EXERCISE REQUIREMENTS: Give an exact copy of the data that follows, but none of its pictures.

DATASET SECTION:
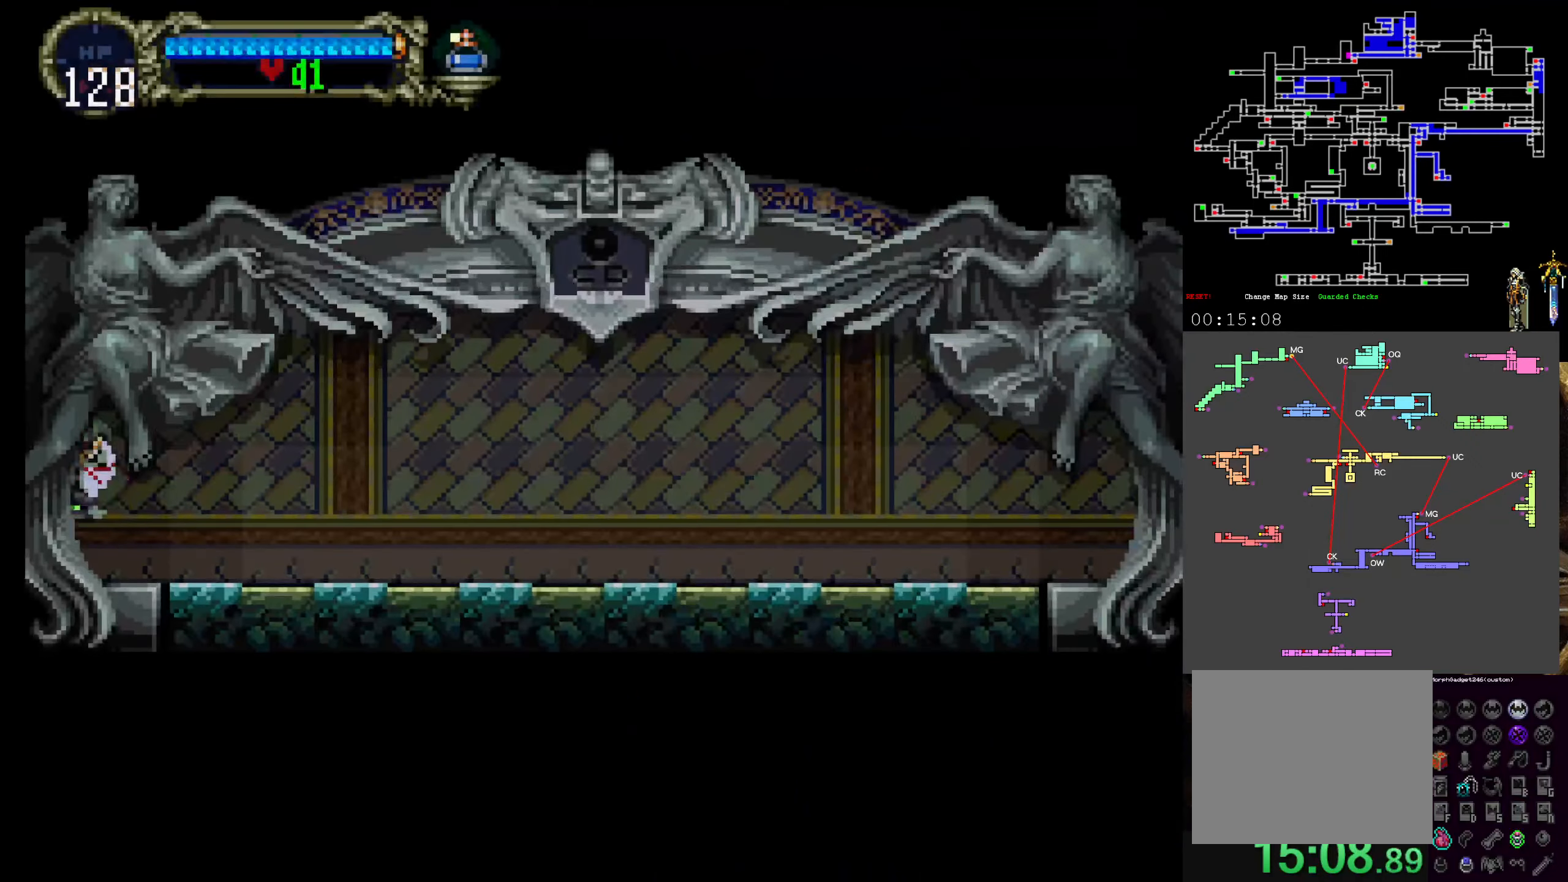
{"buttons": ["Y"], "left_stick": "center", "events": [[367, "DPAD_RIGHT", "up"], [383, "DPAD_LEFT", "down"], [450, "Y", "down"], [500, "DPAD_LEFT", "up"]]}
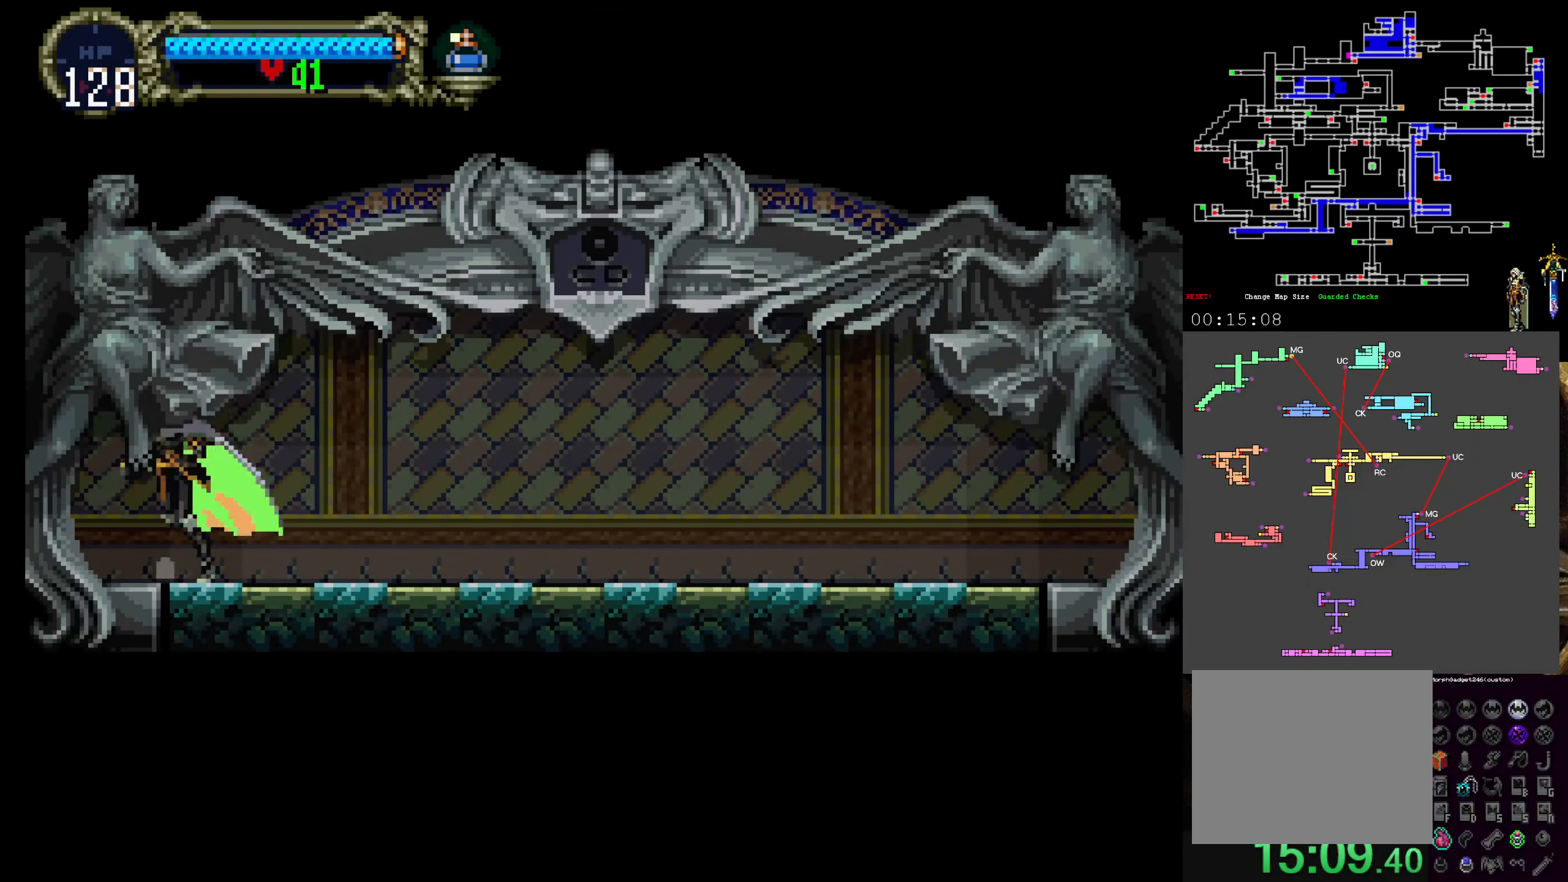
{"buttons": ["Y"], "left_stick": "center", "events": [[33, "X", "down"], [33, "Y", "up"], [133, "X", "up"], [150, "Y", "down"], [217, "X", "down"], [233, "Y", "up"], [317, "X", "up"], [367, "X", "down"], [483, "Y", "down"], [500, "X", "up"]]}
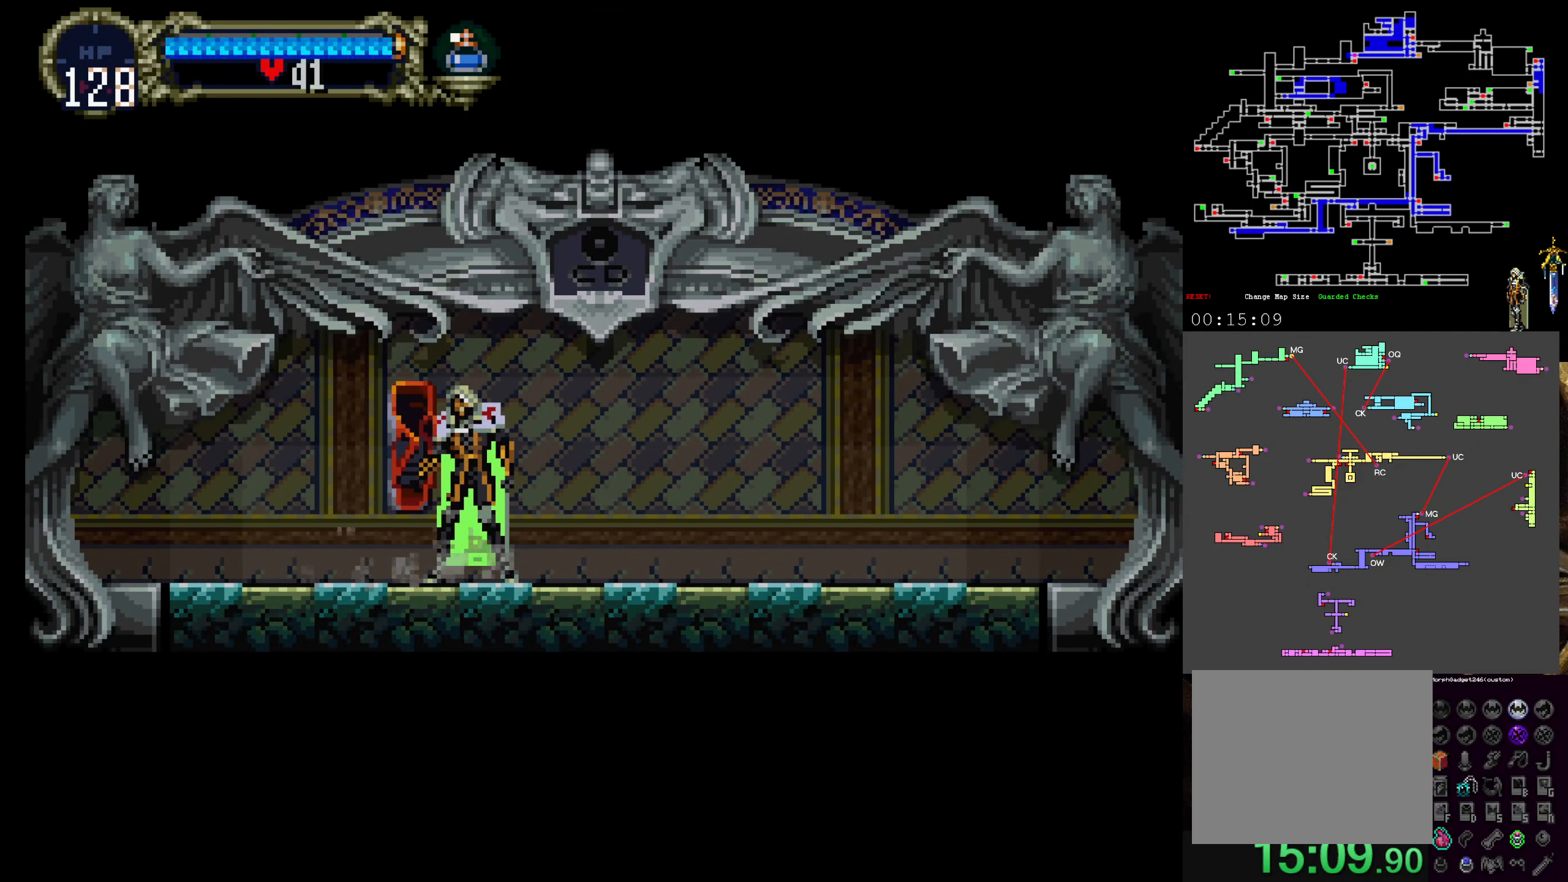
{"buttons": ["Y"], "left_stick": "center", "events": [[33, "X", "down"], [67, "Y", "up"], [133, "Y", "down"], [150, "X", "up"], [183, "X", "down"], [217, "Y", "up"], [317, "X", "up"], [333, "X", "down"], [333, "Y", "down"], [367, "Y", "up"], [450, "Y", "down"], [467, "X", "up"]]}
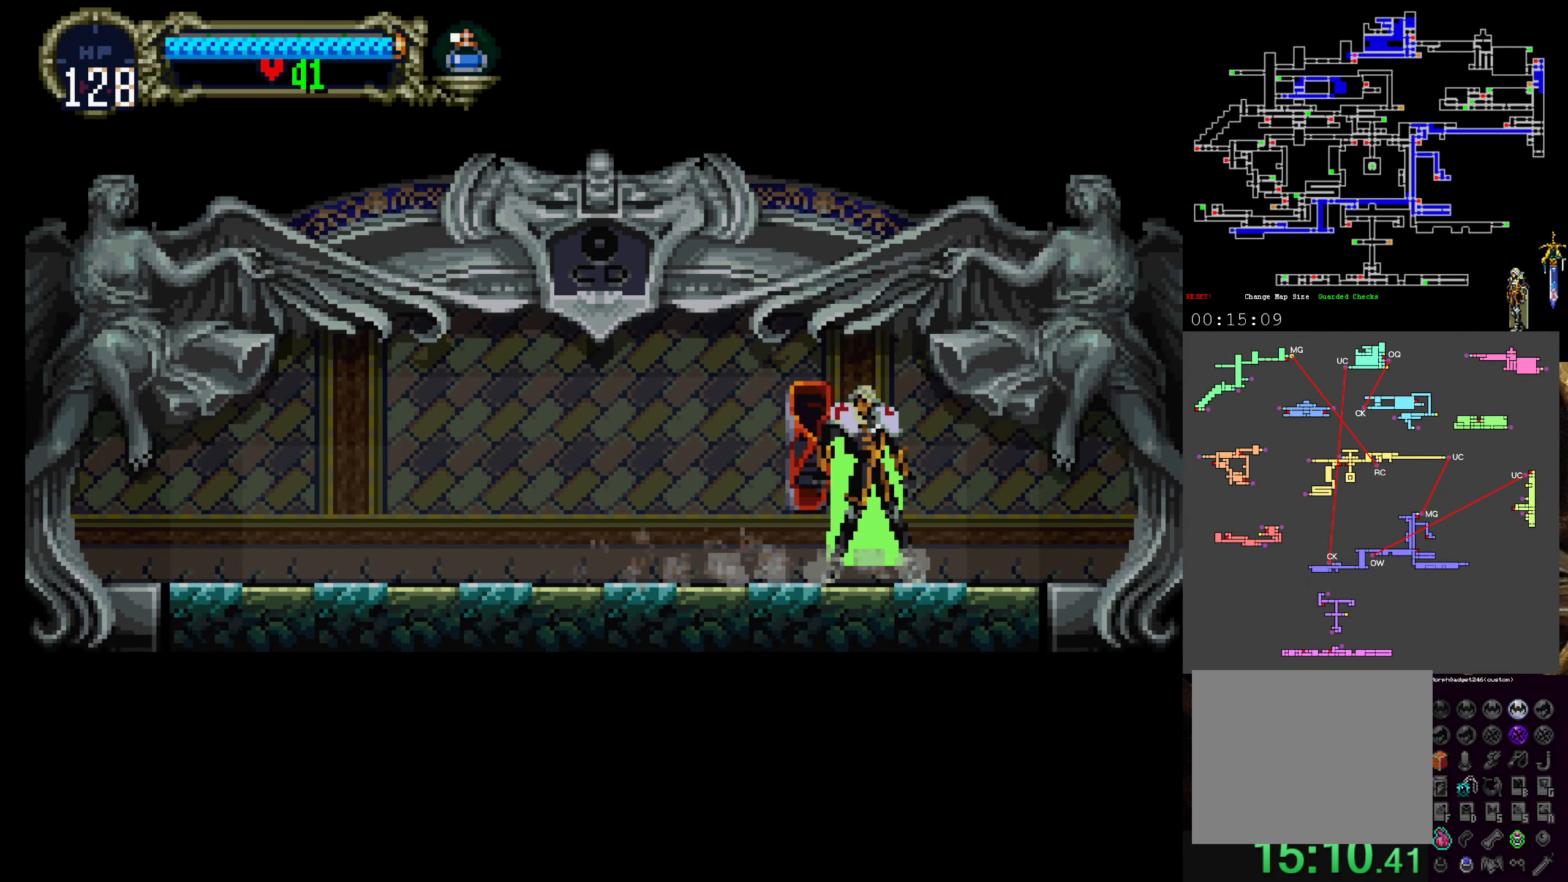
{"buttons": ["X"], "left_stick": "center", "events": [[33, "X", "down"], [50, "Y", "up"], [150, "X", "up"], [150, "Y", "down"], [200, "X", "down"], [217, "Y", "up"], [333, "Y", "down"], [367, "X", "up"], [417, "X", "down"], [450, "Y", "up"]]}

ANSWER TO THE PROBLEM:
{"buttons": ["Y"], "left_stick": "center", "events": [[367, "DPAD_RIGHT", "up"], [383, "DPAD_LEFT", "down"], [450, "Y", "down"], [500, "DPAD_LEFT", "up"]]}
{"buttons": ["Y"], "left_stick": "center", "events": [[33, "X", "down"], [33, "Y", "up"], [133, "X", "up"], [150, "Y", "down"], [217, "X", "down"], [233, "Y", "up"], [317, "X", "up"], [367, "X", "down"], [483, "Y", "down"], [500, "X", "up"]]}
{"buttons": ["Y"], "left_stick": "center", "events": [[33, "X", "down"], [67, "Y", "up"], [133, "Y", "down"], [150, "X", "up"], [183, "X", "down"], [217, "Y", "up"], [317, "X", "up"], [333, "X", "down"], [333, "Y", "down"], [367, "Y", "up"], [450, "Y", "down"], [467, "X", "up"]]}
{"buttons": ["X"], "left_stick": "center", "events": [[33, "X", "down"], [50, "Y", "up"], [150, "X", "up"], [150, "Y", "down"], [200, "X", "down"], [217, "Y", "up"], [333, "Y", "down"], [367, "X", "up"], [417, "X", "down"], [450, "Y", "up"]]}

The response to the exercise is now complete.